### Source data
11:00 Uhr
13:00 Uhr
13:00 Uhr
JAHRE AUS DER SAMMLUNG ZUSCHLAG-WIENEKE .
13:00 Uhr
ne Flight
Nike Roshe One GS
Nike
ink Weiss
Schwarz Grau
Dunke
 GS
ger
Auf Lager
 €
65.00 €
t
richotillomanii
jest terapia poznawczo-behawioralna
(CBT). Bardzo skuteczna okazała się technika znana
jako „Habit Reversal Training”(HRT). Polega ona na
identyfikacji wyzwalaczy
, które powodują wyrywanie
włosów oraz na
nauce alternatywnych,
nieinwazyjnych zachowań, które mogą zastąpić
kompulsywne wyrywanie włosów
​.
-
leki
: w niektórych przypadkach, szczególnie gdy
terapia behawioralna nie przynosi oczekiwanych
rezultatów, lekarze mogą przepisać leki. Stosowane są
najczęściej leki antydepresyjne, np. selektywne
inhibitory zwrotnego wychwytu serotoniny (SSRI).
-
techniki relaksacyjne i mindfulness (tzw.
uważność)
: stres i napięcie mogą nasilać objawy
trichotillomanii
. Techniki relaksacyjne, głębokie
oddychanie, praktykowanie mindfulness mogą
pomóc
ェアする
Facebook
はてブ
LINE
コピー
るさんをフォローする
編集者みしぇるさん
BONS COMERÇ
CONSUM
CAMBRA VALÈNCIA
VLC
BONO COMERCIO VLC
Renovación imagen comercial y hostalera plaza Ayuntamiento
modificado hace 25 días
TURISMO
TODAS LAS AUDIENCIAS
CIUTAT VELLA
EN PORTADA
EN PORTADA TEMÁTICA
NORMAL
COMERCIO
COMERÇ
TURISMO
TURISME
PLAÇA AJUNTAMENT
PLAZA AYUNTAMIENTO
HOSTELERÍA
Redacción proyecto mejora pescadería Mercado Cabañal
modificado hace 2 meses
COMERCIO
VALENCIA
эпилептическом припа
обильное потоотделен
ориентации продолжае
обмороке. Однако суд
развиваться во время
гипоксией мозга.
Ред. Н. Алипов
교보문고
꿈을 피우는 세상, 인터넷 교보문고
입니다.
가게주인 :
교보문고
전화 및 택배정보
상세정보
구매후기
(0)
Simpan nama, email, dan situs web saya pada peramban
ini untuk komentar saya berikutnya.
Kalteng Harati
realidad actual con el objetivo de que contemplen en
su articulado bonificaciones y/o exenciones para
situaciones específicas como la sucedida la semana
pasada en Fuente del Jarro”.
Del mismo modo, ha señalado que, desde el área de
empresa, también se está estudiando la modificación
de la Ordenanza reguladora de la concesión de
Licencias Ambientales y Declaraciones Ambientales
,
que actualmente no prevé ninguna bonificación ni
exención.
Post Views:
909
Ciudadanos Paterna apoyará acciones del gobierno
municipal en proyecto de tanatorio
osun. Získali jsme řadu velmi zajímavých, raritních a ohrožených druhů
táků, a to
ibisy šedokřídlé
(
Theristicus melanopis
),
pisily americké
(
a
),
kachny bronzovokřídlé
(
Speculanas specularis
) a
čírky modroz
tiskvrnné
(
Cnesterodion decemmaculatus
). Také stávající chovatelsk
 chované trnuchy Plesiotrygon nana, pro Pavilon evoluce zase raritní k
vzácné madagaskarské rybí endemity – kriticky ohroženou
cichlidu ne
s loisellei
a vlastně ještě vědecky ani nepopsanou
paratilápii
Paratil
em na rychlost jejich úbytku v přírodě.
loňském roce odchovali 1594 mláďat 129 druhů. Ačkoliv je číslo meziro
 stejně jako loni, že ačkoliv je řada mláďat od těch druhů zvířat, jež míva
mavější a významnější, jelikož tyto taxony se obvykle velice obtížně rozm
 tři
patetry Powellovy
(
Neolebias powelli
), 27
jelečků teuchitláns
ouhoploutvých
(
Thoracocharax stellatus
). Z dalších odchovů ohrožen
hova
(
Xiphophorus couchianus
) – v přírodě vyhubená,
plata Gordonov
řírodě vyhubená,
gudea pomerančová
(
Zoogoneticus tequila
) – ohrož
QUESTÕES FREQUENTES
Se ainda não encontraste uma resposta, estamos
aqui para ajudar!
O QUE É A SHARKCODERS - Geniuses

### Your objective
Repeat back the listing above exactly, including every line.

### Written reply
11:00 Uhr
13:00 Uhr
13:00 Uhr
JAHRE AUS DER SAMMLUNG ZUSCHLAG-WIENEKE .
13:00 Uhr
ne Flight
Nike Roshe One GS
Nike
ink Weiss
Schwarz Grau
Dunke
 GS
ger
Auf Lager
 €
65.00 €
t
richotillomanii
jest terapia poznawczo-behawioralna
(CBT). Bardzo skuteczna okazała się technika znana
jako „Habit Reversal Training”(HRT). Polega ona na
identyfikacji wyzwalaczy
, które powodują wyrywanie
włosów oraz na
nauce alternatywnych,
nieinwazyjnych zachowań, które mogą zastąpić
kompulsywne wyrywanie włosów
​.
-
leki
: w niektórych przypadkach, szczególnie gdy
terapia behawioralna nie przynosi oczekiwanych
rezultatów, lekarze mogą przepisać leki. Stosowane są
najczęściej leki antydepresyjne, np. selektywne
inhibitory zwrotnego wychwytu serotoniny (SSRI).
-
techniki relaksacyjne i mindfulness (tzw.
uważność)
: stres i napięcie mogą nasilać objawy
trichotillomanii
. Techniki relaksacyjne, głębokie
oddychanie, praktykowanie mindfulness mogą
pomóc
ェアする
Facebook
はてブ
LINE
コピー
るさんをフォローする
編集者みしぇるさん
BONS COMERÇ
CONSUM
CAMBRA VALÈNCIA
VLC
BONO COMERCIO VLC
Renovación imagen comercial y hostalera plaza Ayuntamiento
modificado hace 25 días
TURISMO
TODAS LAS AUDIENCIAS
CIUTAT VELLA
EN PORTADA
EN PORTADA TEMÁTICA
NORMAL
COMERCIO
COMERÇ
TURISMO
TURISME
PLAÇA AJUNTAMENT
PLAZA AYUNTAMIENTO
HOSTELERÍA
Redacción proyecto mejora pescadería Mercado Cabañal
modificado hace 2 meses
COMERCIO
VALENCIA
эпилептическом припа
обильное потоотделен
ориентации продолжае
обмороке. Однако суд
развиваться во время
гипоксией мозга.
Ред. Н. Алипов
교보문고
꿈을 피우는 세상, 인터넷 교보문고
입니다.
가게주인 :
교보문고
전화 및 택배정보
상세정보
구매후기
(0)
Simpan nama, email, dan situs web saya pada peramban
ini untuk komentar saya berikutnya.
Kalteng Harati
realidad actual con el objetivo de que contemplen en
su articulado bonificaciones y/o exenciones para
situaciones específicas como la sucedida la semana
pasada en Fuente del Jarro”.
Del mismo modo, ha señalado que, desde el área de
empresa, también se está estudiando la modificación
de la Ordenanza reguladora de la concesión de
Licencias Ambientales y Declaraciones Ambientales
,
que actualmente no prevé ninguna bonificación ni
exención.
Post Views:
909
Ciudadanos Paterna apoyará acciones del gobierno
municipal en proyecto de tanatorio
osun. Získali jsme řadu velmi zajímavých, raritních a ohrožených druhů
táků, a to
ibisy šedokřídlé
(
Theristicus melanopis
),
pisily americké
(
a
),
kachny bronzovokřídlé
(
Speculanas specularis
) a
čírky modroz
tiskvrnné
(
Cnesterodion decemmaculatus
). Také stávající chovatelsk
 chované trnuchy Plesiotrygon nana, pro Pavilon evoluce zase raritní k
vzácné madagaskarské rybí endemity – kriticky ohroženou
cichlidu ne
s loisellei
a vlastně ještě vědecky ani nepopsanou
paratilápii
Paratil
em na rychlost jejich úbytku v přírodě.
loňském roce odchovali 1594 mláďat 129 druhů. Ačkoliv je číslo meziro
 stejně jako loni, že ačkoliv je řada mláďat od těch druhů zvířat, jež míva
mavější a významnější, jelikož tyto taxony se obvykle velice obtížně rozm
 tři
patetry Powellovy
(
Neolebias powelli
), 27
jelečků teuchitláns
ouhoploutvých
(
Thoracocharax stellatus
). Z dalších odchovů ohrožen
hova
(
Xiphophorus couchianus
) – v přírodě vyhubená,
plata Gordonov
řírodě vyhubená,
gudea pomerančová
(
Zoogoneticus tequila
) – ohrož
QUESTÕES FREQUENTES
Se ainda não encontraste uma resposta, estamos
aqui para ajudar!
O QUE É A SHARKCODERS - Geniuses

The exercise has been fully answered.